The software application, called Safety Tracker, was designed by Snively to meet the Mine Safety and Health Administration (MSHA) compliancy and reporting requirements. By putting more information in the hands of mine managers, the MC9090 aids in trouble-shooting, decision-making and preventing unsafe equipment from entering mines. Safety Tracker runs on Active Mine's wireless mesh Wi-Fi network to provide real-time data about equipment via the network. In addition, the MC9090 can be used to control other devices that operate on the ActiveMine network optimizing their performance. 

"This new offering will help ActiveMine customers to get more out of their mine," said Steve Barrett, President and CEO, Active Control. "Mine managers will gain access to real-time information about key assets, allowing them to maximize output and minimize downtime." 

Active Control's field testing of the MC9090 is underway now. This ruggedly constructed mobile computer from Motorola has already received Europe's ATEX intrinsically safe (IS) standards approval, and is expected to receive MSHA certification by April, 2009. 

Under ACT's new certification program, products and applications to be used with ActiveMine undergo rigorous testing to ensure they are compatible with the system. The program will expand the number of products and applications available for use with ActiveMine, and will drive incremental revenues for Active Control through sales and services generated by new certified offerings. 

About ActiveMine 

The ActiveMine communications, data and tracking system enables monitoring of production, personnel and equipment in all types of surface and underground mining environments, including coal and hard rock mines.

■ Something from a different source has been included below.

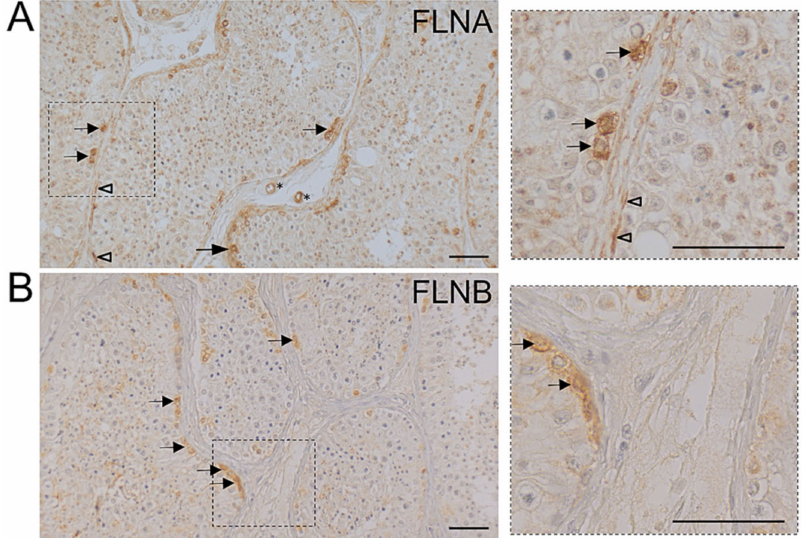
Figure 1. Immunohistochemistry of human testicular biopsies using isoform-specific antibodies directed against filamin A (FLNA) or filamin B (FLNB). ( A ) FLNA staining is found in peritubular, myoid cells (arrow heads in (A) and the enlargement of the boxed area on the right) building the wall of seminiferous tubules as well as in spermatogonia (arrows in (A) and the enlargement of the boxed area on the right). Some cells, presumably Leydig cells and / or macrophages scattered in the interstitial compartment, as well as endothelial cells of blood vessels (asterisks in ( A )), are also slightly immunopositive. ( B ) FLNB immunostaining is restricted to spermatogonial cells (arrows in ( B ) and in the enlargement of the boxed area on the right) while peritubular, myoid cells are devoid of staining by FLNB-specific antibodies. Nuclei are slightly stained with hematoxylin. Scale bars: 50 µ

ActiveMine is positioned to bring to mining what the Internet brought to the world. The system is designed to: 

  - Provide the world's first standards-based wireless Wi-Fi + IP network for the underground mining industry with a 54Mb wireless backhaul.
  - Provide full duplex, clear voice communications and tracking as   required by law in US underground coal mines.
  - Provide ample bandwidth to move existing legacy applications onto a   single standards-based network, eliminating multiple proprietary   networks.
  - Enable the deployment of an unprecedented array of new IP-based   applications in mines - applications that are not possible with   proprietary and antiquated wired networks.
  - Enable the deployment of any Wi-Fi device in mines, thereby driving the   availability of new devices, controlling costs, and freeing mine operators from being locked into proprietary technology.

About Motorola 

Motorola is known around the world for innovation in communications and is focused on advancing the way the world connects. From broadband communications infrastructure, enterprise mobility and public safety solutions to high-definition video and mobile devices, Motorola is leading the next wave of innovations that enable people, enterprises and governments to be more connected and more mobile. Motorola (NYSE: MOT) had sales of US $30.1 billion in 2008.

About Snively 

Mentor, Ohio-based Snively Inc. was founded in 1990 as an application development firm. Today, the company's primary industry focus is manufacturing/distribution with a strong focus on WMS systems bar-coding, RFID and automation implementations. For the mining industry, Snively has developed Safety Tracker, a custom software application that meets MSHA compliancy and reporting requirements. Safety Tracker can be used to track and inspect high value and safety-related mine equipment, and other inventory.

About Active Control Technology 

ACT designs and markets wireless network control and communication systems for buildings and mining. Located in Burlington, Ontario, Canada, the company trades publicly on the TSX Venture Exchange under the symbol ACT.